The Marysville Board of Education approved staff changes April 18 that will cut more than 45 jobs throughout the district.

The Marysville Board of Education approved staff changes April 18 that will cut more than 45 jobs throughout the district.

Twenty-four of those are reductions in force for the district's teaching staff. Other jobs were eliminated in the non-teaching and administrative staffs.

The three resolutions addressing the moves were each approved on a 4-1 vote, with board member Amy Powers dissenting.

The job losses are part of $2.3 million in budget cuts the district has been making after the defeat of a levy last November.

Superintendent Diane Mankins said 14 employees who were on the original reduction list will be able to stay because of 15 resignations and 15 retirements announced since December.

Cuts to the teaching staff include two industrial technology teachers, three family and consumer science teachers, a French teacher, five music teachers, two business teachers, one middle school library teacher, two art teachers, half a curriculum position at Creekview Intermediate School, one dean of students, three physical education teachers and one student support coordinator.

The plan also includes the elimination of extended days' staff, including student support services at Creekview, and a media specialist, a work transition position and a band position at Marysville High School.

Non-teaching staff positions eliminated include one receptionist, 11 office aides, two social workers, one programmer, one secretary and two health consultants.

Administrative positions cut include one operations manager, a human resources director and two curriculum directors.

The April 18 board meeting started on a high note with the recognition of three of Marysville High School seniors as National Merit finalists, along with the district's state wrestling championship finalists and 13 master teachers.

But the mood turned somber as the board worked through the agenda, creeping closer to the vote on the resolutions for reducing the workforce.

"Talk about both ends of the spectrum. We started out talking about some great things and this is the worst thing to talk about," board President Jeff Mabee said.

Board member Doug Lassiter agreed that letting so many good people go was tough.

"We've experienced all kinds of successes and those people were a part of that," he said.

One by one, each board member talked about how difficult it was to make the choices to cut positions.

"It is a heart-wrenching thing we have to do. It feels devastating," board member Tracy Greer said.

Powers, despite voting against the reduction resolutions, commended Mankins on her efforts to do the best thing possible in the situation.

"My commitment to this board and community is to work tirelessly so we don't end up here again," Mankins said. "Every one of those people has touched someone's life."

"I hope, as a community, we stick together and make sure this never, ever happens again," Powers said.

Treasurer Cindy Ritter said the situation was difficult for her as well.

"This is the hardest thing to do as a school treasurer: to say 'here's the money and we need to make cuts.' You have my commitment we will get through this," Ritter said.

However, district officials noted that another $3 million will have to be cut from the budget if a proposed 9-mill continuous renewal levy fails in May.

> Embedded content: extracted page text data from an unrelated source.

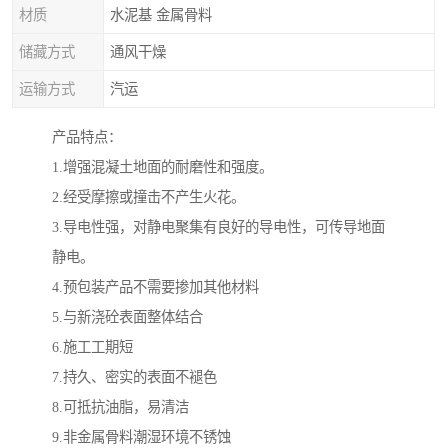
材质
水泥基 金属骨料
储藏方式
通风干燥
运输方式
汽运
产品特点：
1.增强混凝土地面的耐磨性和强度。
2.经受摩擦或撞击不产生火花。
3.导电性强，对静电聚集有良好的导电性，可传导地面
静电。
4.预包装产品不需要掺加其他材料
5.与新浇砼表面整体结合
6.施工工期短
7.持久、密实的表面不褪色
8.可抵抗油脂，易清洁
9.非金属骨料潮湿环境不锈蚀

If that happens, contingency plans include the loss of 46.5 staff jobs and 75 supplemental contracts; dropping middle school sports, freshman sports, one assistant coach for every high school sport; and doubling pay-to-participate fees from $200 to $400 per sport.

Mabee emphasized the long-term plan is trying to get the district in a positive financial situation.

"If we don't stabilize what we're doing, this is a process we're going to keep going through," he said. "I hope this closes a chapter in the district we never have to open again."